Determine whether an integer is a palindrome. Do this without extra space.

click to show spoilers.

Some hints:
Could negative integers be palindromes? (ie, -1)

If you are thinking of converting the integer to string, note the restriction of using extra space.

You could also try reversing an integer. However, if you have solved the problem "Reverse Integer", you know that the reversed integer might overflow.

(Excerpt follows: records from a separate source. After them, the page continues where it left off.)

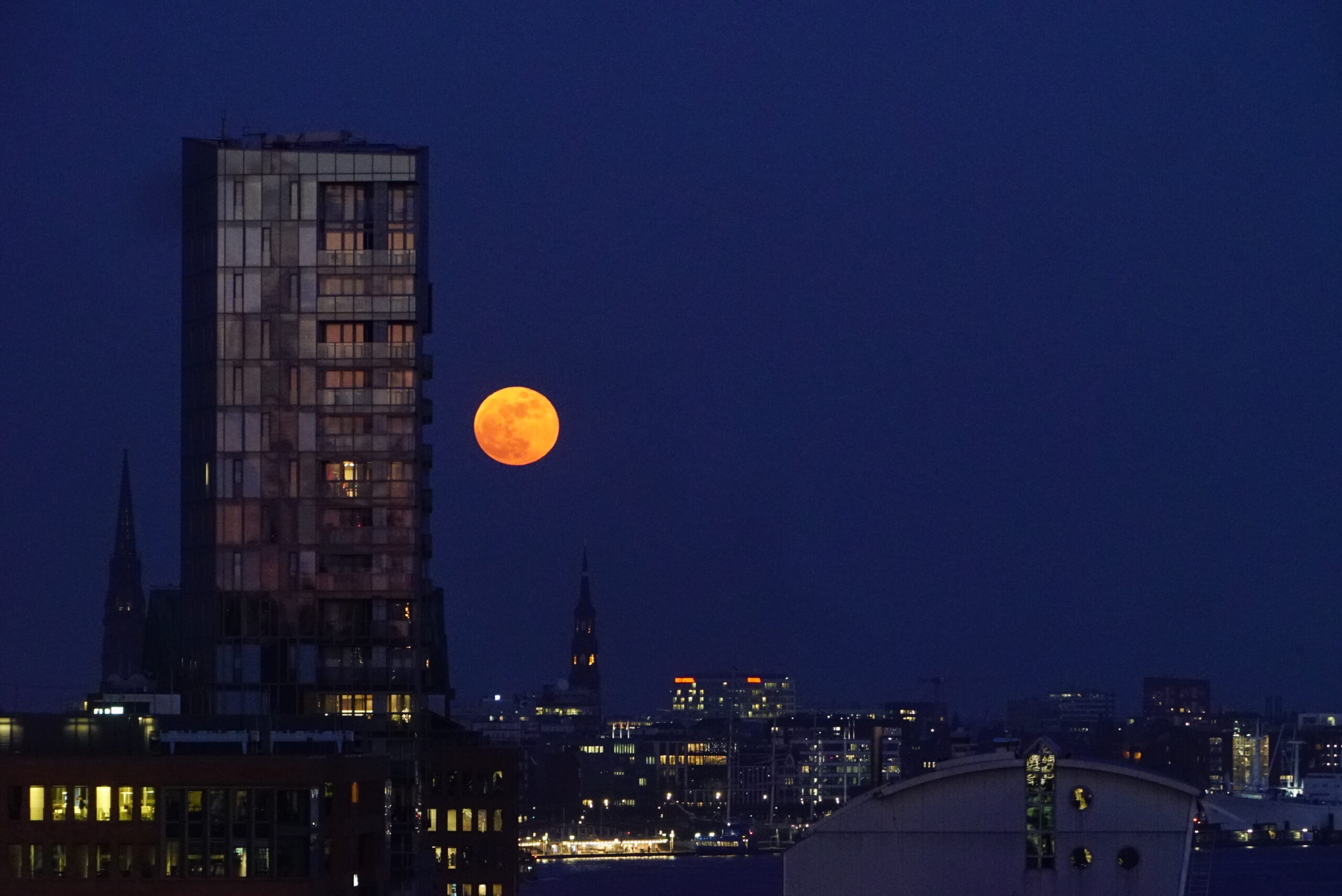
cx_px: 671
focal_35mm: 242
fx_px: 9026
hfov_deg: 8.5
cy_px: 448
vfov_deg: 5.7
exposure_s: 1/25
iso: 12800
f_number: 11
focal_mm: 242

How would you handle such case?

There is a more generic way of solving this problem.

Solution: nagative and less than 10 non-nagative poistions are be specially processed.

So1: use String,more easy way.

public class Solution {
    public boolean isPalindrome(int x) {
        if (x < 0) {
            return false;
        }
        else if (x>=0 && x<=9) {
            return true;
        }
        else{
            String a = String.valueOf(x);
            int i = 0;
            int j = a.length()-1;
            while(i<j){
                if(a.charAt(i)!=a.charAt(j)){
                    return false;
                }
                i++;
                j--;
            }
            return true;
        }
    }
}

So2: use int. each time select highest one and lowest one to judge whether they are the same. be careful the detail.

public class Solution {
    public boolean isPalindrome(int x) {
        if (x < 0) {
            return false;
        }
        else if (x>=0 && x<=9) {
            return true;
        }
        else {
            int base = 1;
            int k = x;
            int t = 0;
            while (true) {
                t = k/10;
                if (t == 0) {
                    break;
                }
                else {
                    base *=10;
                }
                k = k/10;
            }
            
            while(x>0) {
                int low = x%10;
                int high = x/base;
                if (low != high) {
                    return false;
                }
                x = x%base;
                base = base/100;//头和尾都去掉，是除以100
                x = x/10;
            }
            return true;
            
        }
    }
}